Opinion: Why the G5 Will Force You to Upgrade


Wired's story on the ever-upgradeable Cube tells us one thing: some people will never give up on their ideal PC.

Apple put its Cube 'on ice' about 2 years ago, but enthusiasts can buy - retail - a 1.2GHz version. For the brave, there's more to come if you overclock.

That's the upgrade market: PowerLogix, Sonnet and Newer Technology keep churning out faster G3 and G4 upgrades. Doesn't matter if your CPU is soldered. Doesn't matter if you need ROMs on your daughtercard. You can flash the new with the old.

Until now.

Welcome to G5 Macintosh. New processor. New mobo. New RAM. New everything. Even a 'new' OS, designed to take advantage of at least some of the power offered by 64-bit computing.

Now you may be able to buy the fastest G4 Moto can manage to put out and dump it in your Cube/B&W or iMac. But you won't be able to upgrade to a G5. Never. Ever. Ever.

Why? Because you'll need Apple's fancy-schmancy new mobo architecture to go with it. No simply unplugging that ZIF-socketed G3 and plugging a G4 in, like a Lombard or Wallstreet. No.

No, you'll have to buy a Power Mac G5. Or, if the rumored G5 road map is to be believed, PowerPC 970-based CPUs will be trickling down to the iMac, PowerBook and, maybe, even iBook (eventually).

That's the PC upgrade cycle. You want it? You buy it. No more upgrades for you.

But that doesn't mean the death of upgrade companies. Far from it - although whether IBM will permit third-party firms to purchase batches of G5s is far from clear.

There will still be a healthy market for existing G3/G4 and PowerPC equipment. Heck, Sonnet even has an amazing array of upgrades for the LC series of 'pizza box' Macs. (where I work, they've just put up a bunch of LCIIs, IIIs and Quadra 605s for tender). No, people who frequent Jag's House, who maintain SE/30 servers aren't Apple's target audience. Nor, for that matter, are the Cube devotees.

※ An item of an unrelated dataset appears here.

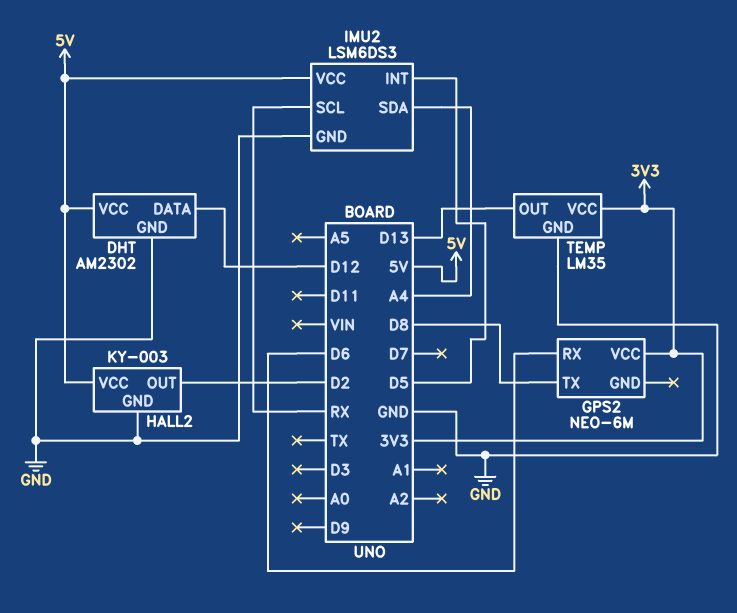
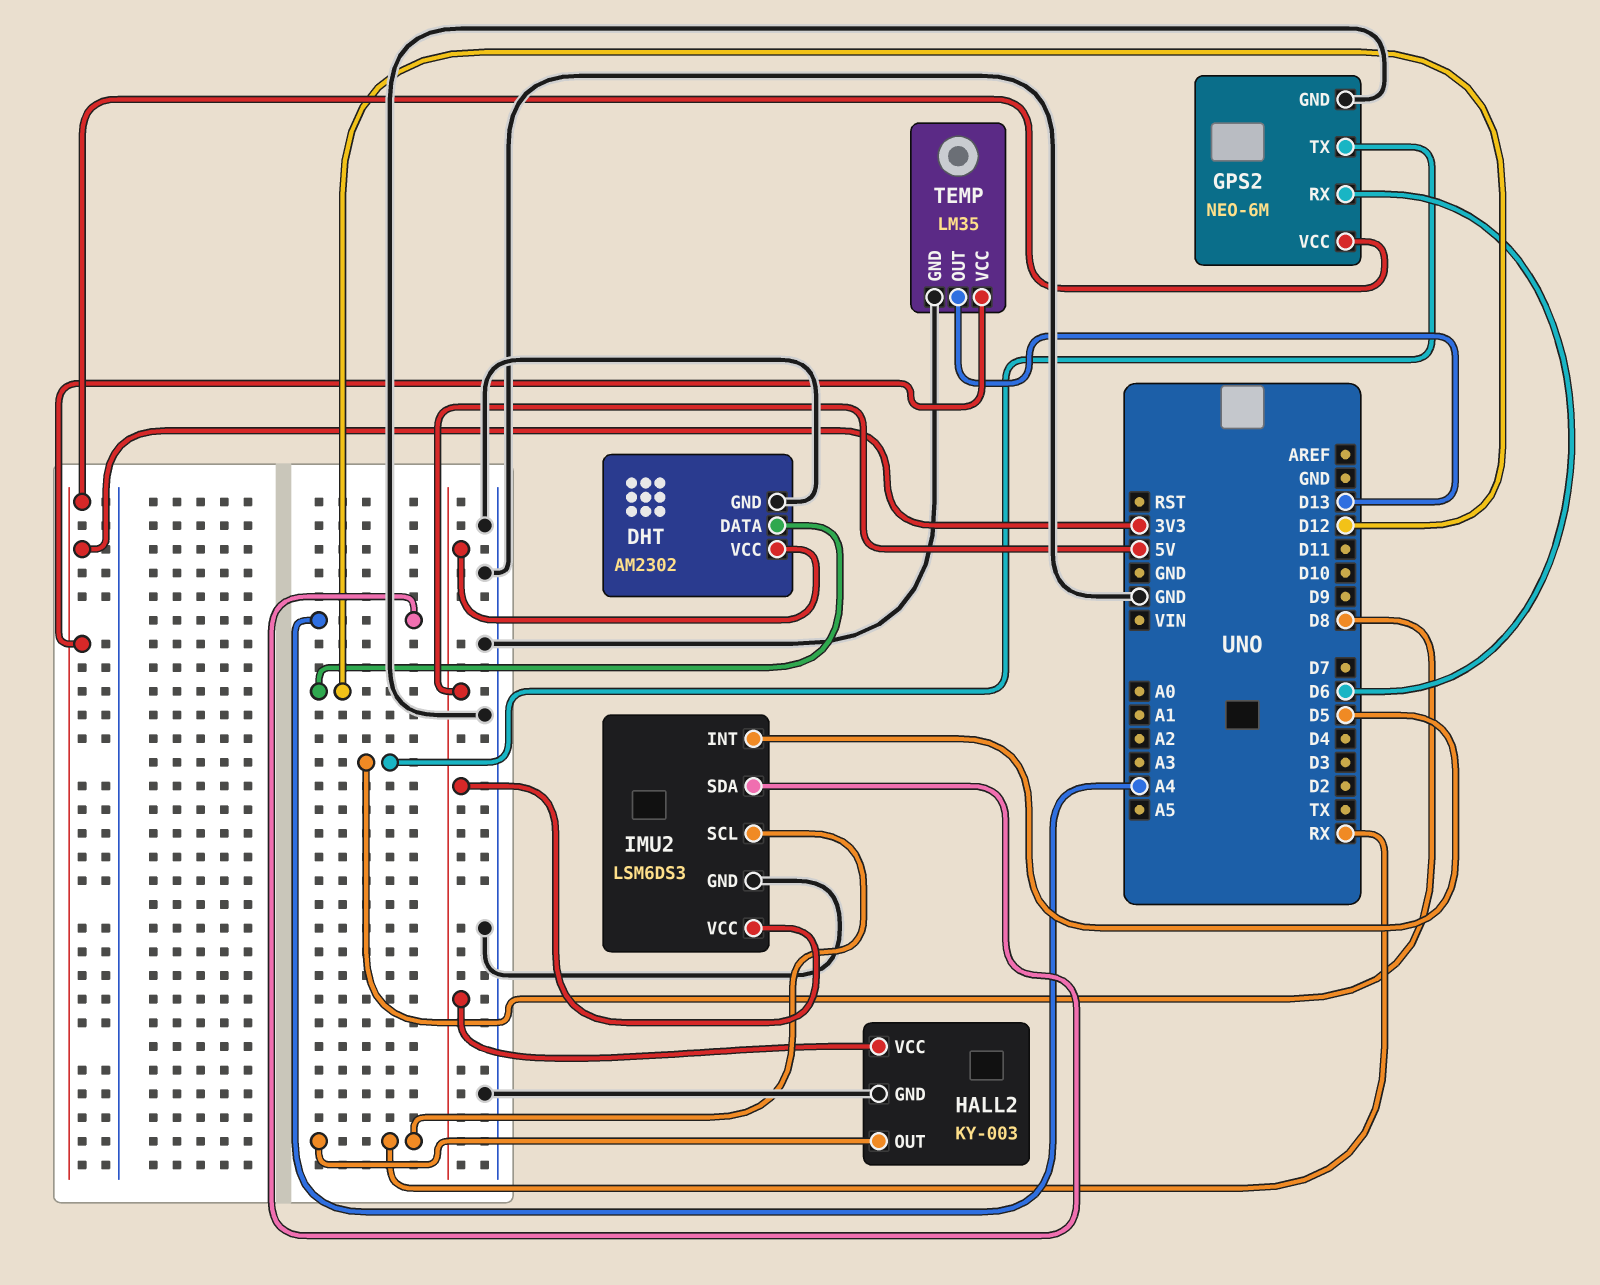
GPS2 pin GND: none -> GND
HALL2 pin OUT: D2 -> RX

But if you're still chugging away on a Bondi Blue iMac, and mulling over a CDRW upgrade, Apple wants your dough. Or at least in the next 18 months they will.

For now, they're just happy to get the Pros' money, who've all ordered DP 2GHz G5s. Higher-spec G4s will keep iMacs ticking over, as will faster G4 PBs and Gobi iBooks.

But once the G5s do ship en masse, who's going to want a G4? Yes, I know, we can all say (plaintively), "who needs a G5?" But Macs - consumer ones especially, but PowerBooks as well - aren't about need. They're about want. Let's face it: you'd be crazy not to want the fastest Mac you can afford. Price cut on an 867MHz PowerBook? Great. Buy it. But if you can spring for the 1GHz, you'd buy it, right? All the better for future-proofing your investment.

Let's face it: many of us don't really need more than a G3 Wallstreet. For most day-to-day tasks, it's more than adequate. But not if you want to do voice dictation, edit huge Photoshop images, capture and edit DV at full frame rates, encode MPEG-2 in close to real time - and run OS X at a decent speed.

No, to run the latest software and hardware, the newer, the faster your Mac, the better.

Which is why, Apple knows, it's got virtually all of us locked up for the next few years as we await our G5 (iMac, eMac, take your pick). Like fish in a barrel.